Meinung | Bonn · Die EU will sich selbst abschaffen. Anders kann man das Possenspiel um Grenzkontrollen im Schengen-Raum nicht deuten.

 Ort mit Symbolcharakter: Der Schriftzug Schengen ist am Ufer der Mosel in Luxemburg zu lesen. Grundsätzlich gilt zwischen den 26 Schengen-Staaten in Europa die Reisefreiheit. Wegen des starken Flüchtlingsandrangs hatte Deutschland aber am 13. September 2015 wieder Grenzkontrollen eingeführt.

Ort mit Symbolcharakter: Der Schriftzug Schengen ist am Ufer der Mosel in Luxemburg zu lesen. Grundsätzlich gilt zwischen den 26 Schengen-Staaten in Europa die Reisefreiheit. Wegen des starken Flüchtlingsandrangs hatte Deutschland aber am 13. September 2015 wieder Grenzkontrollen eingeführt.

Foto: dpa

Noch Anfang April stellt Bundesinnenminister Thomas de Maizière eine Aufhebung dieser Maßnahme in den Raum, da ja ohnehin nur noch wenige Flüchtlinge über die Balkanroute einreisen.

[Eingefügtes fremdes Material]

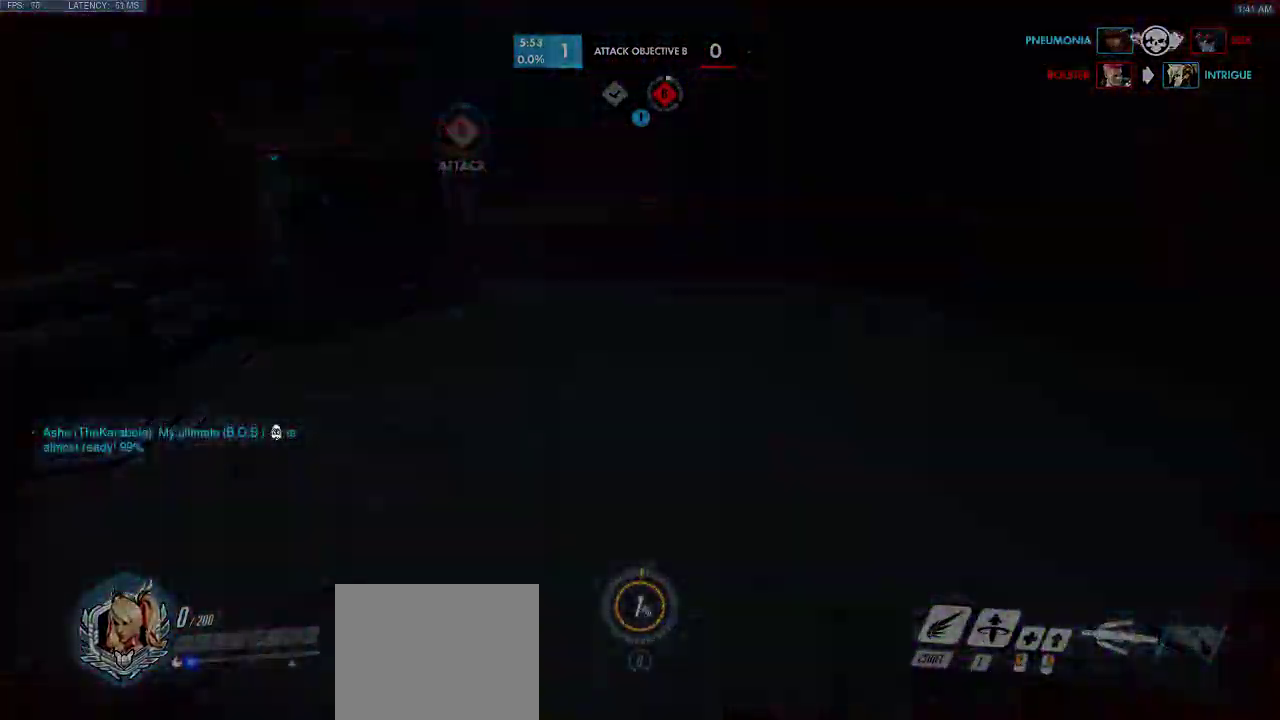
{"keys": [], "events": [[450, "space", "down"], [483, "space", "up"]]}
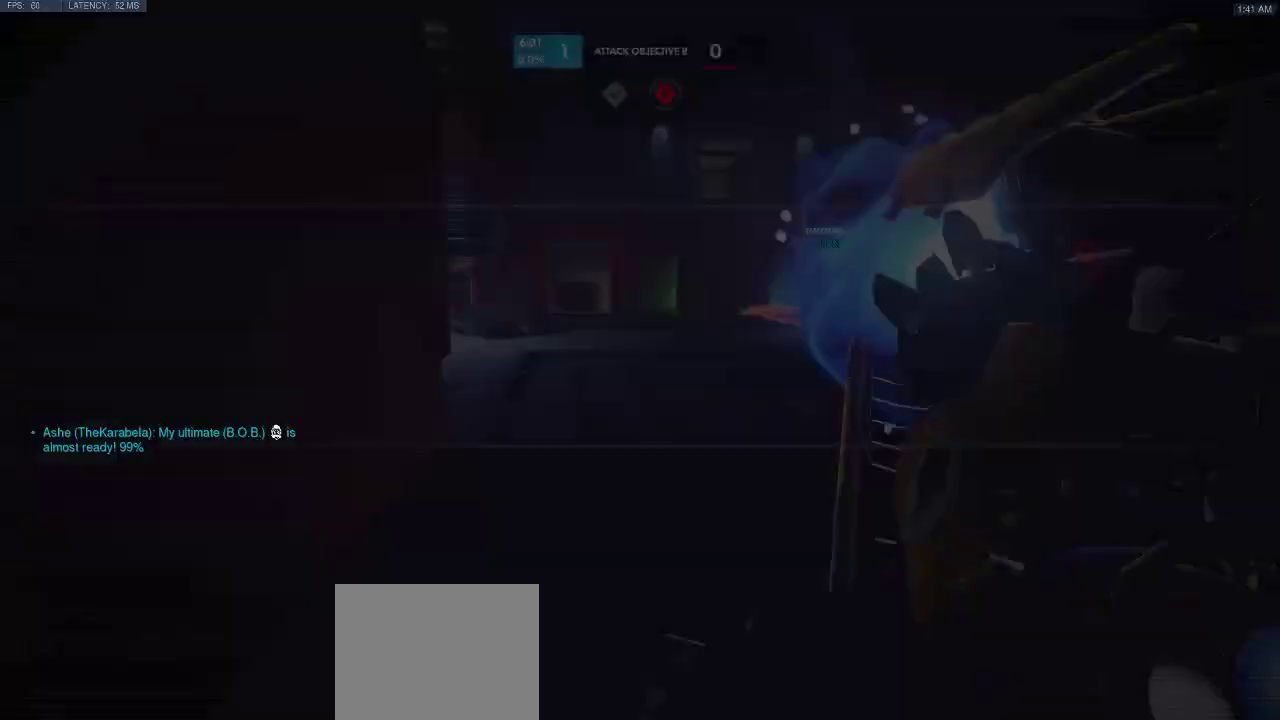
{"keys": [], "events": [[233, "space", "down"], [400, "space", "up"]]}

Jetzt ist Deutschland unter den Ländern, die bei der EU-Kommission offenbar erfolgreich für eine Verlängerung eingetreten sind.

Ja, wirklich Deutschland! Der vermeintliche Motor der europäischen Integration beteiligt sich an der Demontage einer der europäischen Grundfreiheiten. Natürlich setzt die Reisefreiheit voraus, dass bekannt ist, wer ins Schengen-Gebiet einreist. Das bedeutet eine gewissenhafte Registrierung von Flüchtlingen in Griechenland und Italien sowie Kontrollen an den Außengrenzen des Schengen-Raums. Aber das kann doch nicht ernsthaft auf längere Sicht eine Aussetzung der Schengen-Standards in Freilassing oder im dänischen Padborg legitimieren. Und die Bundesregierung macht sich lächerlich, wenn sie gleichzeitig vor dem Vorhaben Österreichs warnt, am Brenner die Schlagbäume zu senken.

Die Österreicher folgen am Brenner doch nur den bisherigen schlechten Beispielen. Vermeintlich befristete Kontrollen sind einfacher durchzusetzen als eine gemeinsame Flüchtlingspolitik. Und leider gibt es nicht einmal nennenswerte Proteste gegen diese neue Kleinstaaterei. Abschottung ist bequem, Freiheit unbequem. So wird eine großartige historische Leistung – die EU als Raum der Freizügigkeit – verspielt.